People v Norry
2024 NY Slip Op 03629
Decided on July 3, 2024
Appellate Division, Fourth Department
Published by New York State Law Reporting Bureau pursuant to Judiciary Law § 431.
This opinion is uncorrected and subject to revision before publication in the Official Reports.


Decided on July 3, 2024 SUPREME COURT OF THE STATE OF NEW YORK Appellate Division, Fourth Judicial Department
PRESENT: WHALEN, P.J., CURRAN, GREENWOOD, NOWAK, AND KEANE, JJ.

371 KA 19-01418

[*1]THE PEOPLE OF THE STATE OF NEW YORK, RESPONDENT,

v

ROBERT T. NORRY, DEFENDANT-APPELLANT.




JULIE CIANCA, PUBLIC DEFENDER, ROCHESTER (CLEA WEISS OF COUNSEL), FOR DEFENDANT-APPELLANT.

SANDRA DOORLEY, DISTRICT ATTORNEY, ROCHESTER (NANCY GILLIGAN OF COUNSEL), FOR RESPONDENT.



Appeal from a judgment of the Monroe County Court (Victoria M. Argento, J.), rendered May 30, 2019. The judgment convicted defendant, upon a jury verdict, of murder in the second degree.

It is hereby ORDERED that the judgment so appealed from is unanimously affirmed.

Memorandum: Defendant appeals from a judgment which convicted him, upon a jury verdict, of murder in the second degree (Penal Law § 125.25 [1]). We affirm.

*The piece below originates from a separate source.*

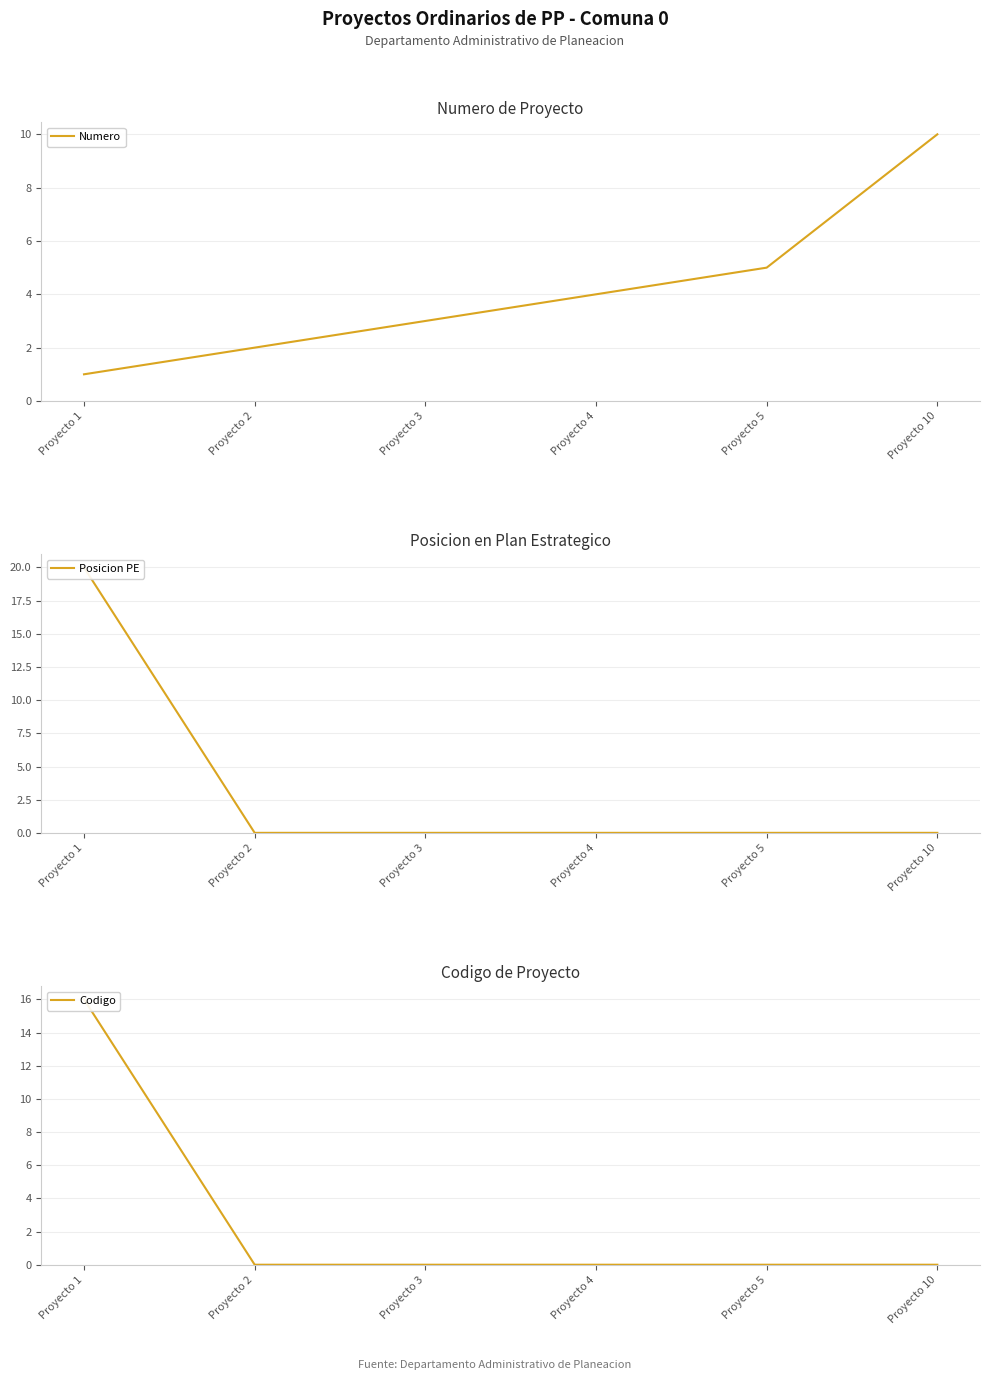

The value of Codigo at Proyecto 5 is -5. True or false?

False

The victim—defendant's girlfriend—was stabbed 34 times in the throat, torso and back, resulting in, among other injuries, a perforated heart, in the apartment in Rochester that she shared with defendant. The police found clothing, which bore defendant's DNA and was covered in the victim's blood, in the apartment, and security camera footage showed that defendant was wearing that clothing before the victim was killed. On the night of the murder, a neighbor heard defendant and the victim arguing loudly and, after the victim was stabbed, defendant visited several local bars wherein he told a series of friends that he was moving away and would soon be in jail or dead. Three days after the murder, defendant was arrested in the State of Washington.

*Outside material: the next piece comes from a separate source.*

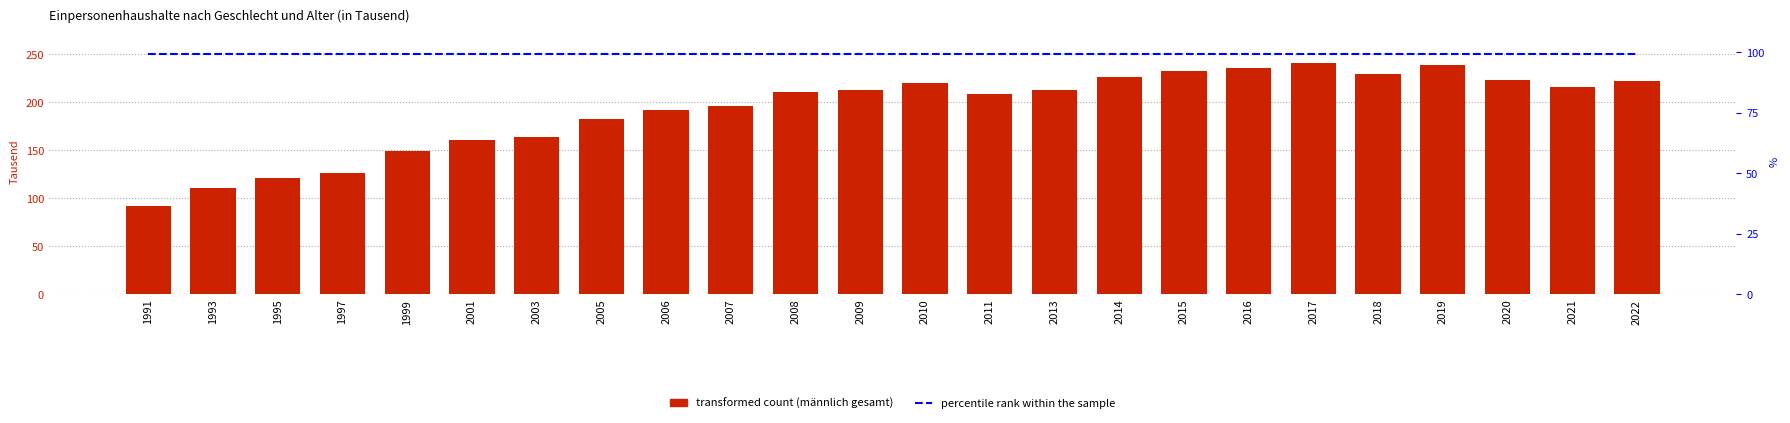

The percentile rank within the sample series shows 52.2 at 2015. True or false?

False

Contrary to defendant's contention, under the fellow officer rule (see People v Rosario, 78 NY2d 583, 588 [1991], cert denied 502 US 1109 [1992]), police officers in Washington had probable cause to arrest him based on the information contained in the National Crime Information Center bulletin issued with respect to defendant. The bulletin gave the license plate number of defendant's vehicle, asked officers to stop the "felony involved vehicle" and identify its occupants, described defendant's physical appearance, and identified him as a "possible murder suspect" who was believed to be armed (see People v Motter, 235 AD2d 582, 583, 586 [3d Dept 1997], lv denied 89 NY2d 1038 [1997]; People v Arefaine, 221 AD2d 979, 979 [4th Dept 1995], lv denied 87 NY2d 919 [1996]).

Defendant failed to preserve for our review his contentions that his statements to the police should be suppressed because the Uniform Criminal Extradition Act (UCEA) (CPL art 570; Wash Rev Code ch 10.88) is the exclusive means to effect an out-of-state arrest, and because officers from the Rochester Police Department purposely circumvented defendant's indelible right to counsel by choosing not to obtain an arrest warrant and use the procedures set forth in the UCEA (see CPL 470.05 [2]). In any event, even if the statements were obtained in violation of defendant's indelible right to counsel, any error in admitting those statements in evidence is harmless beyond a reasonable doubt (see People v Lopez, 16 NY3d 375, 386-387 [2011]; People v Crimmins, 36 NY2d 230, 240-241 [1975]) inasmuch as there is no "reasonable possibility that the . . . [error] might have contributed to the conviction" (Crimmins, 36 NY2d at [*2]241; see Lopez, 16 NY3d at 386-387). Likewise, we conclude that, even assuming, arguendo, that defendant's statements to the police were involuntary, any error in admitting those statements is harmless beyond a reasonable doubt (see Lopez, 16 NY3d at 386-387; Crimmins, 36 NY2d at 240-241).

Finally, defendant's sentence is not unduly harsh or severe.